During the show's development, the series was simply called Timmy. CBeebies acquired UK-broadcast rights to the series in October 2007.

In 2018, Aardman collaborated with the British Council to create "Learning Time with Timmy", a show to encourage children aged 2–6 around the world to learn the English language, along with a YouTube-exclusive series and three apps.

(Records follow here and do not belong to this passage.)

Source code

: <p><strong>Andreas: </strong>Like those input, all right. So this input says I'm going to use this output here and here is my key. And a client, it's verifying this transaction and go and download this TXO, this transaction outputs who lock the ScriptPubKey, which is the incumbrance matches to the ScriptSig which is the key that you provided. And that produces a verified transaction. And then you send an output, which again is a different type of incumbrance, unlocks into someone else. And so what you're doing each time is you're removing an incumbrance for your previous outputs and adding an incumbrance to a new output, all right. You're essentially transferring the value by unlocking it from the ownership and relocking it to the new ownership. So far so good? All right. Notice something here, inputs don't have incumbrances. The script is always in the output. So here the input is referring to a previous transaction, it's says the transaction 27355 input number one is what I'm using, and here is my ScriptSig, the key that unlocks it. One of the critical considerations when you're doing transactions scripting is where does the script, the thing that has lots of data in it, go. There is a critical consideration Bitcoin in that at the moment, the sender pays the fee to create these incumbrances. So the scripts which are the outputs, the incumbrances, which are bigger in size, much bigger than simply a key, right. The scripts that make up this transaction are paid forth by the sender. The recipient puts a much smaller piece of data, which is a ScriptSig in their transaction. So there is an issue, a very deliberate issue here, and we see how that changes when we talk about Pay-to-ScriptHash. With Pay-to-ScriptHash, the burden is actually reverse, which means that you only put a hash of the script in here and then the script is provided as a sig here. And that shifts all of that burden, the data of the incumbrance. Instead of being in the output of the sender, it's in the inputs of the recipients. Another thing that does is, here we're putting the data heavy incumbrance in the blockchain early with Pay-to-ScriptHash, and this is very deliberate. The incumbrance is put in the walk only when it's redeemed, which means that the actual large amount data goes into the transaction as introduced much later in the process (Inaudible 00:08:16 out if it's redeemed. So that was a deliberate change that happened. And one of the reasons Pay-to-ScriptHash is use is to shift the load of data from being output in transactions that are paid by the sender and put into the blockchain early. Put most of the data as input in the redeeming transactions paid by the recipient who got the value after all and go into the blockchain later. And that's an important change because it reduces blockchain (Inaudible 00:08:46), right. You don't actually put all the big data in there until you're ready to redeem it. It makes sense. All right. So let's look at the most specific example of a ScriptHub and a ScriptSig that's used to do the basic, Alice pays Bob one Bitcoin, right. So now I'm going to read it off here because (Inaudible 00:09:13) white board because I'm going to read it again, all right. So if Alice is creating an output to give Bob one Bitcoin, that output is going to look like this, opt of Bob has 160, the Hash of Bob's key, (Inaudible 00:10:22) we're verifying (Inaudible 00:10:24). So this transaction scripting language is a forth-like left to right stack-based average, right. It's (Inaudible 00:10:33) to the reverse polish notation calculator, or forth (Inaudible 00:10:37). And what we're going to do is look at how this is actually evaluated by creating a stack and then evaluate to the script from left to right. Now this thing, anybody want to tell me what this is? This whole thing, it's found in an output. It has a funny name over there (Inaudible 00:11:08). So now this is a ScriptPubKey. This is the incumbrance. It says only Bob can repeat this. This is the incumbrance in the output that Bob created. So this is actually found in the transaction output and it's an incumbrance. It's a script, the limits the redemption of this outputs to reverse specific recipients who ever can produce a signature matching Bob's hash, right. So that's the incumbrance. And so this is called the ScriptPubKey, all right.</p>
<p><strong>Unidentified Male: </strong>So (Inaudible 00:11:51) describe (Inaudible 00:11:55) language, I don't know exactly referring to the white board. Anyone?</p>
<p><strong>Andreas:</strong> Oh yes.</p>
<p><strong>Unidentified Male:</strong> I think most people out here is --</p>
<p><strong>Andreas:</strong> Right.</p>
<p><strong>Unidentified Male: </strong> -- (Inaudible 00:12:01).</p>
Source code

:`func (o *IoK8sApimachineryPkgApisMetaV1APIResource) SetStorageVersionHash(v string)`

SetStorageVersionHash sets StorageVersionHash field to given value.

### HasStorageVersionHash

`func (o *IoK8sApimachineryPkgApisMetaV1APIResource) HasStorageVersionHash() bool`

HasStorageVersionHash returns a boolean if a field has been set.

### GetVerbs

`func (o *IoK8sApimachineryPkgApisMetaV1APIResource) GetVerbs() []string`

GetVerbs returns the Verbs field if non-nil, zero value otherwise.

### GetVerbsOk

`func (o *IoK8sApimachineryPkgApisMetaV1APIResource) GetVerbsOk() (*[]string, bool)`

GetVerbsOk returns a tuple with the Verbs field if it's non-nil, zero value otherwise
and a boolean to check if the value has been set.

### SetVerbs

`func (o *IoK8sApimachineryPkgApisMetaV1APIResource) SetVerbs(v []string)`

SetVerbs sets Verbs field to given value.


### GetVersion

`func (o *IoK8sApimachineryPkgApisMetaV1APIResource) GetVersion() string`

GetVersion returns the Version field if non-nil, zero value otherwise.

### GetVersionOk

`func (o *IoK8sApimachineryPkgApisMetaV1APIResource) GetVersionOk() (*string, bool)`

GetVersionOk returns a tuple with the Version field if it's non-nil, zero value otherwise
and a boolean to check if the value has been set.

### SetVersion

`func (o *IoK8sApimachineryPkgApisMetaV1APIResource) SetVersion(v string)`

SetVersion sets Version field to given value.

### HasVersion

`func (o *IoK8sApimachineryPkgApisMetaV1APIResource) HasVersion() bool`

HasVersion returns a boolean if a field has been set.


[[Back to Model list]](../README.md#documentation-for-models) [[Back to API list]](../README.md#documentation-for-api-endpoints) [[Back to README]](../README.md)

In October 2019, Aardman announced a new version of the existing 78 episodes for CBeebies titled It's Timmy Time (also known as Timmy Time 2.0) that began broadcast later on in the month. These versions feature narration from a selection of pre-school children, and are 5-minutes in length when compared to the original 10-minute episodes.

==Episodes==

| Series | Episodes |  | Originally released |  |
| First released | Last released |
| 1 | 26 |  | 6 April 2009 | 13 July 2009 |
| 2 | 26 |  | 17 May 2010 | 21 June 2010 |
| 3 | 28 |  | 14 March 2011 | 13 July 2012 |

==Characters==

===Children===
- Timmy (vocal effects by Justin Fletcher) is a lamb and the titular character who enjoys being in the spotlight. He is 3 years old in sheep years and later turns 4 in the episode "Timmy's Birthday". In many of the episodes, he gets into trouble; however, he learns from his mistakes and often tries to help the other characters out when he can. He is best friends with Yabba and is very close to Finlay. Timmy's noise is 'baa'.
- Yabba (vocal effects by Justin Fletcher) is a duckling who wears blue goggles Timmy’s best friend. Like Timmy, he can be rambunctious and get into trouble. Yabba's noise is 'quack'.
- Paxton (vocal effects by Justin Fletcher) is a piglet who is characterised by his appetite for apples and his weight. He wears a blue sweater and is never seen without it. Paxton's noise is 'oink'.
- Mittens (vocal effects by Kate Harbour) is an orange kitten who is like other kittens: she doesn't like getting wet or dirty and is rather sensitive. In some episodes, she seems to have feelings for Timmy. She always loves playing with picnics. Mittens' noise is 'meow'.
- Ruffy (vocal effects by Louis Jones) is a brown puppy who is energetic but can sometimes be mentally slow and he is a good friend too. Ruffy's noise is 'ruff'.
- Apricot (vocal effects by Kate Harbour) is a hedgehog hoglet who is very quiet and skittish. When startled or frightened by someone or something she rolls up into a ball. Apricot's noise is 'hicoo', although she rarely speaks.
- Stripey (vocal effects by Louis Jones) is a badger cub who is a bit sleepy and slow as badgers are nocturnal. Stripey's noise is 'honk'.
- Kid (vocal effects by Justin Fletcher) is a blue goat kid who has a large appetite like Paxton and chews anything in sight. If the thing he is chewing is taken from him, he does not mind and moves on to something else. Kid's noise is 'meep meep'.
- Otus (vocal effects by Kate Harbour) is a purple owlet and Osbourne's son who enjoys helping. He can be typically found reading and is very sensitive, sometimes copying his father. Otus' noise is 'too-wit, too-hoo'.
- Finlay (vocal effects by Justin Fletcher) is a red fox kit who is excitable and full of energy. Finlay's noise is 'yip-yap'.

===Teachers===
- Harriet (vocal effects by Kate Harbour) is a pelican who speaks through caws and clicks. She is one of the two nursery managers. Harriet's noise is "Bawk-baw".
- Osbourne (vocal effects by Louis Jones) is a purple owl who is the other manager of the nursery and Otus' father. Osbourne's noise is "Hoot-hoo".

===Side characters===
- Bumpy (vocal effects by Justin Fletcher and Kate Harbour) is a caterpillar who is not a part of the class but has many background appearances in the show. Bumpy's noise is blee blub.
- Timmy's Mother (vocal effects by Kate Harbour) is a sheep who is also not a part of the class, but does appear in the opening sequence, "Timmy's Christmas Surprise" and the end credits. She also appears in Shaun the Sheep. Timmy's Mother's noise is baa.
- Ted (vocal effects by Louis Jones) is a Teddy Bear who is not a part of the class but he can visit a snack time Ted is Timmy’s Pets. Ted’s Noise is Squeaking

==Reboot==
On 21st of June 2026, a second Timmy series was announced Let’s Go Timmy will use 2D animation.